Whooping cough outbreak hits New Brunswick: health official
The province’s acting chief medical officer of health has confirmed there are currently 22 cases of whooping cough in New Brunswick – with the majority in the Fredericton area.
Dr. Jennifer Russell said there are 12 cases in the capital region, with two of the cases confirmed to be at Devon Middle School.
Anglophone West School District director of communications Jason Humphrey said on Thursday the central region medical officer of health declared an outbreak. He said some of the people who have contracted the disease are at Devon Middle School.
“What we’ve received for information from the medical officer of health is that there are some individuals in the central region, the Fredericton area… but we have been told there are some individuals at Devon Middle School with whooping cough.” Humphrey said.
He said school officials have been working with the public health officer since the first case was detected.
“Basically we will take the direction and guidance from public health officer. Right now it’s more of coordinating any clinics they might need to put on and as well as sharing information that’s important to the public that comes from public health,” Humphrey said,
An email was sent out to parents at the school confirm the outbreak Thursday and informing parents about a vaccination clinic April 27 for students who need booster shots.
“When the [regional] medical officer of health declared an outbreak, she meant in this region, so there’s 12 in this region, so once it got above 10 she was concerned it was an outbreak situation,” Russell said.

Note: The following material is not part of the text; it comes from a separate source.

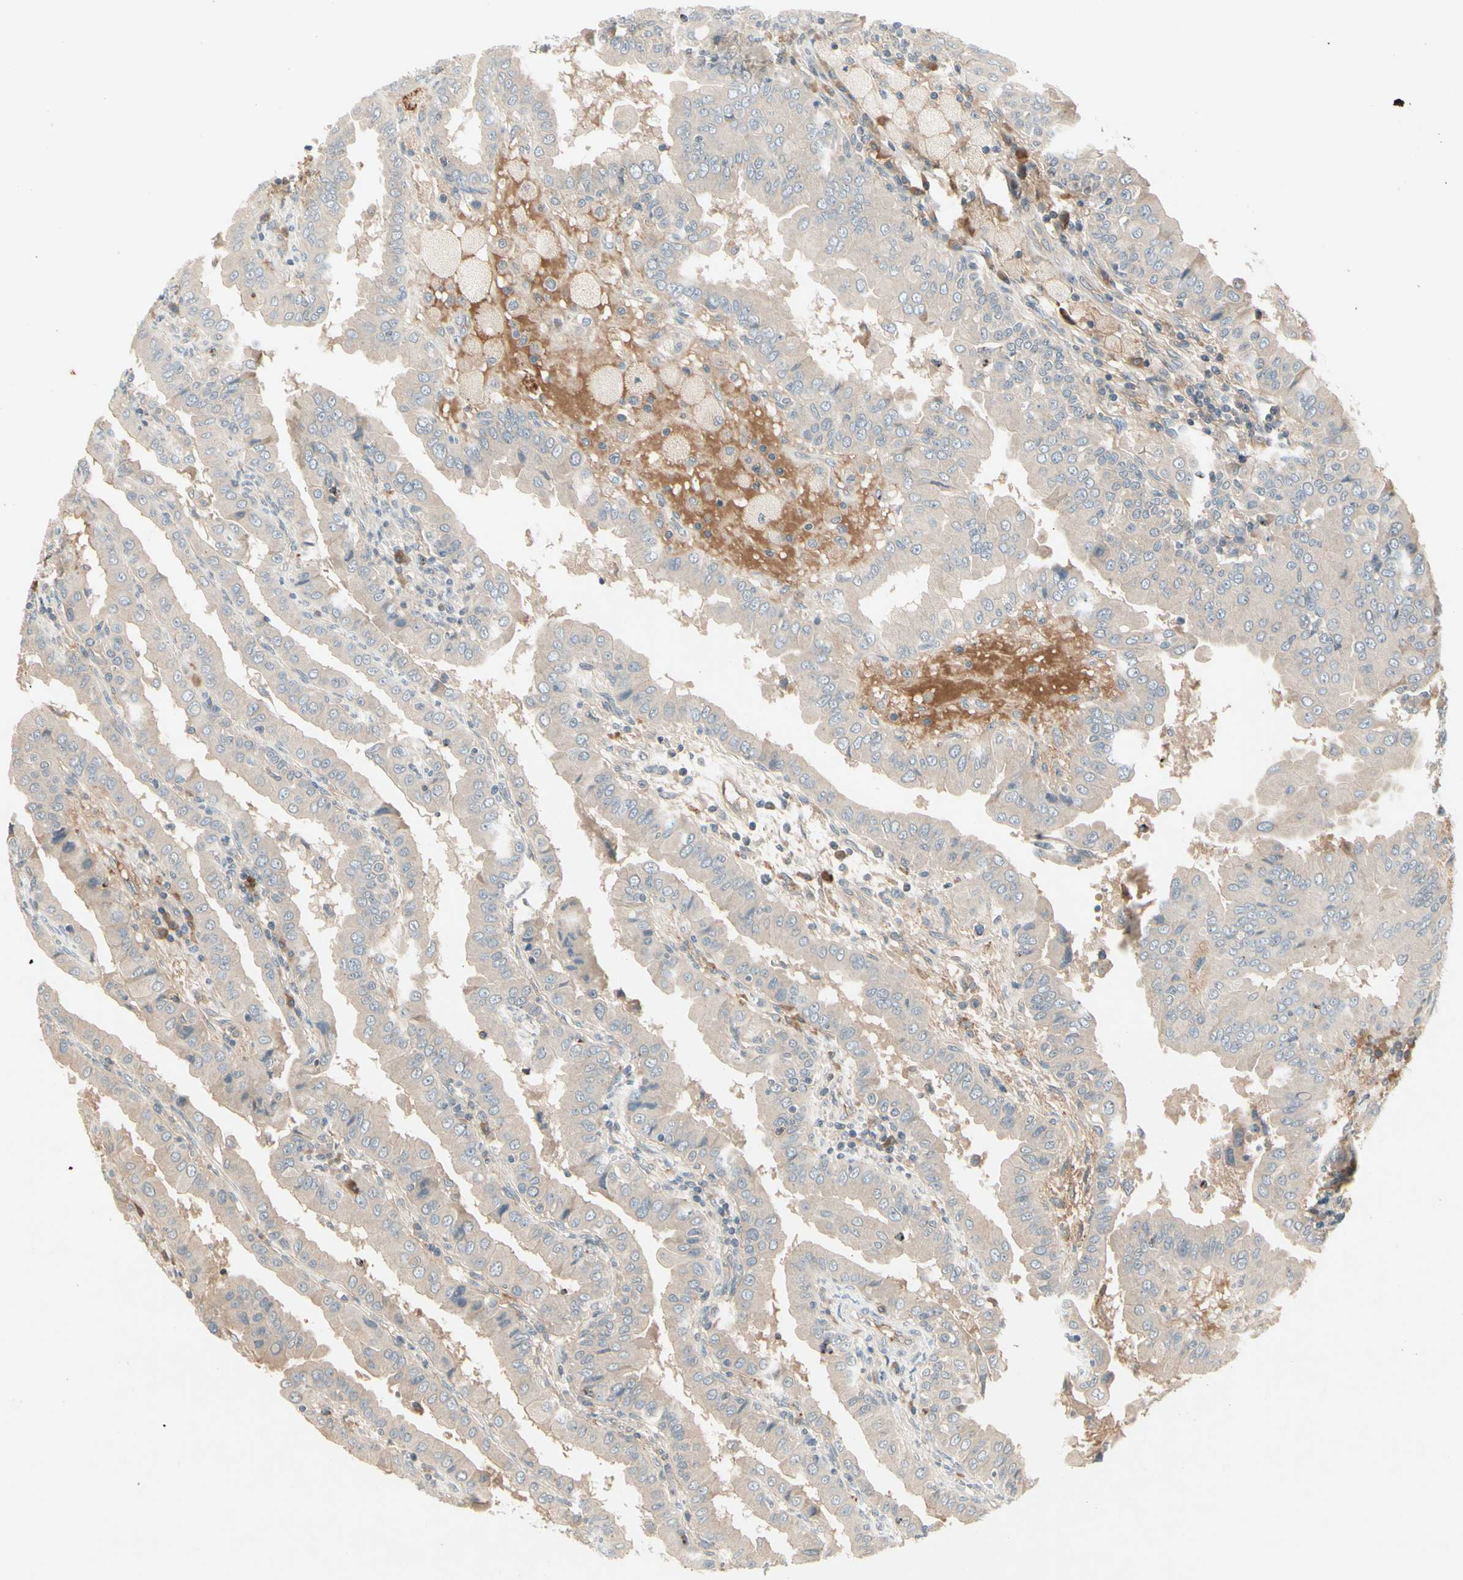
{"staining": {"intensity": "weak", "quantity": ">75%", "location": "cytoplasmic/membranous"}, "tissue": "thyroid cancer", "cell_type": "Tumor cells", "image_type": "cancer", "snomed": [{"axis": "morphology", "description": "Papillary adenocarcinoma, NOS"}, {"axis": "topography", "description": "Thyroid gland"}], "caption": "This is an image of immunohistochemistry staining of thyroid cancer, which shows weak expression in the cytoplasmic/membranous of tumor cells.", "gene": "CCL4", "patient": {"sex": "male", "age": 33}}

Russell said the 22 people affected are a wide array of ages. She said it’s important adults ensure their vaccinations are up-to-date as well to protect themselves and others and prevent the outbreak from spreading further.

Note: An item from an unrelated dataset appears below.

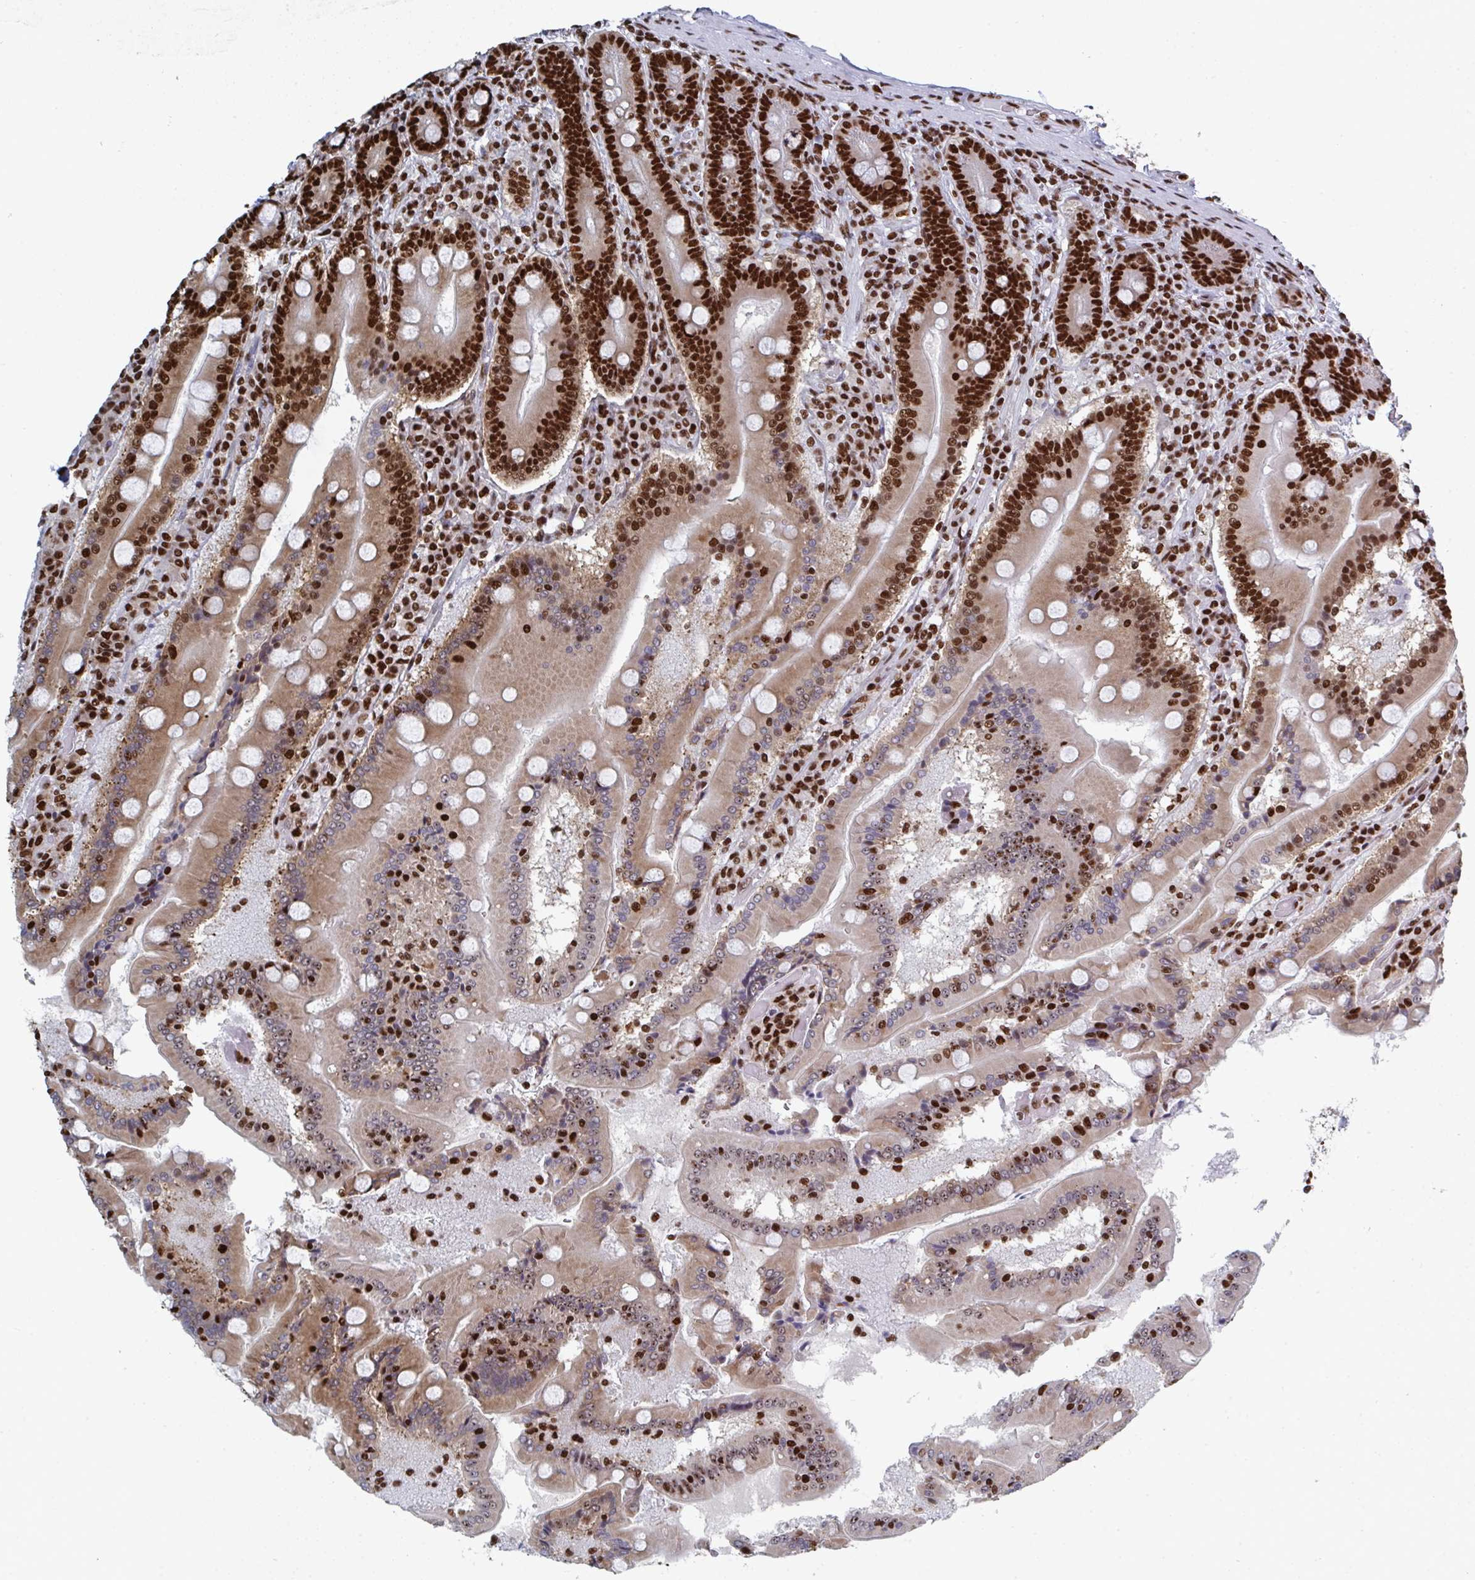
{"staining": {"intensity": "strong", "quantity": ">75%", "location": "cytoplasmic/membranous,nuclear"}, "tissue": "duodenum", "cell_type": "Glandular cells", "image_type": "normal", "snomed": [{"axis": "morphology", "description": "Normal tissue, NOS"}, {"axis": "topography", "description": "Duodenum"}], "caption": "DAB immunohistochemical staining of unremarkable duodenum exhibits strong cytoplasmic/membranous,nuclear protein expression in about >75% of glandular cells.", "gene": "GAR1", "patient": {"sex": "female", "age": 62}}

Fredericton Junction resident Katelyn Graves said she’s concerned about taking her 10-month-old daughter Kamarie out to public events this weekend because of fear she could contract whooping cough.

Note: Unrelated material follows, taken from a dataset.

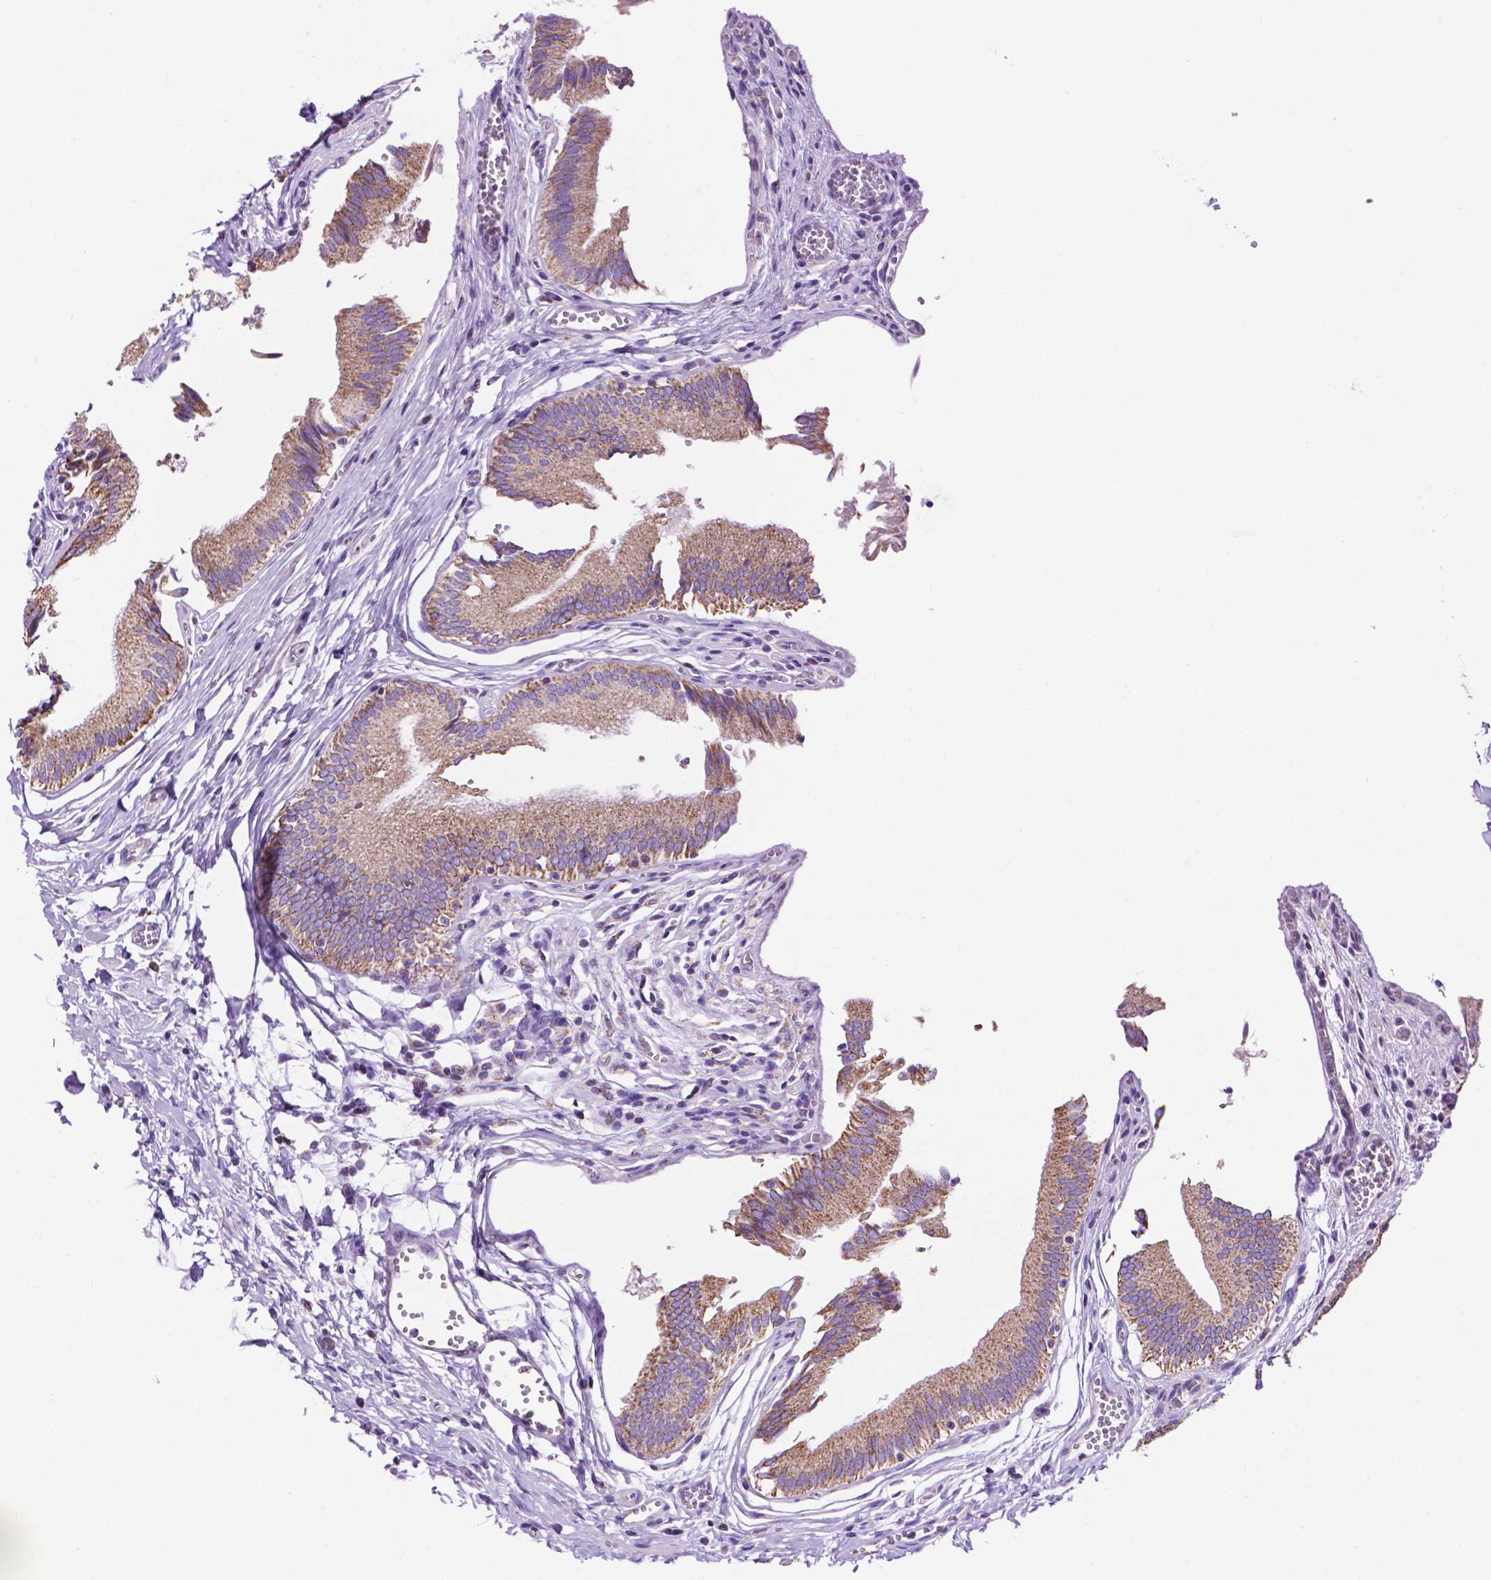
{"staining": {"intensity": "moderate", "quantity": ">75%", "location": "cytoplasmic/membranous"}, "tissue": "gallbladder", "cell_type": "Glandular cells", "image_type": "normal", "snomed": [{"axis": "morphology", "description": "Normal tissue, NOS"}, {"axis": "topography", "description": "Gallbladder"}, {"axis": "topography", "description": "Peripheral nerve tissue"}], "caption": "Protein positivity by immunohistochemistry displays moderate cytoplasmic/membranous staining in approximately >75% of glandular cells in benign gallbladder.", "gene": "GDPD5", "patient": {"sex": "male", "age": 17}}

“My baby’s not in school, but she’s also not able to be fully vaccinated. She’s only 10 months so she can’t be fully vaccinated herself to be protected until she’s 18 months,” Graves said. “It makes you feel a little helpless.”
Fredericton resident Brenda Craft-Breau has an 18 month old child and said although he’s vaccinated she said it’s worrisome.
“I think anything that has to do with your child, you worry,” Craft-Breau said. “Ya, it’s a little concerning.”
“We would like to see anybody who’s an adult who hasn’t had their adult booster to go ahead and get that because that will really really help with this outbreak,” Russell said.
Russell said in 2012 there were more than 1,000 cases. She said this outbreak doesn’t compare to 2012 and said public health staff are following protocols and processes to prevent further transmission of the disease.
“The people who have been diagnosed, their relatives and close contacts have been contacted, health care providers have been notified that they should be a higher lookout and be more vigilant on trying to diagnosis it and test for it,” Russell said.
She said the term “outbreak” isn’t meant to spark fear or panic amongst the general public and said those who are most at risk have already been informed and have been proactively given antibiotics.
Russell said the vaccine takes a while to work, but said right now getting it is the best defense to protect again the spread
“If you are an adult and you haven’t had your booster, go ahead and get that done,” Russell said.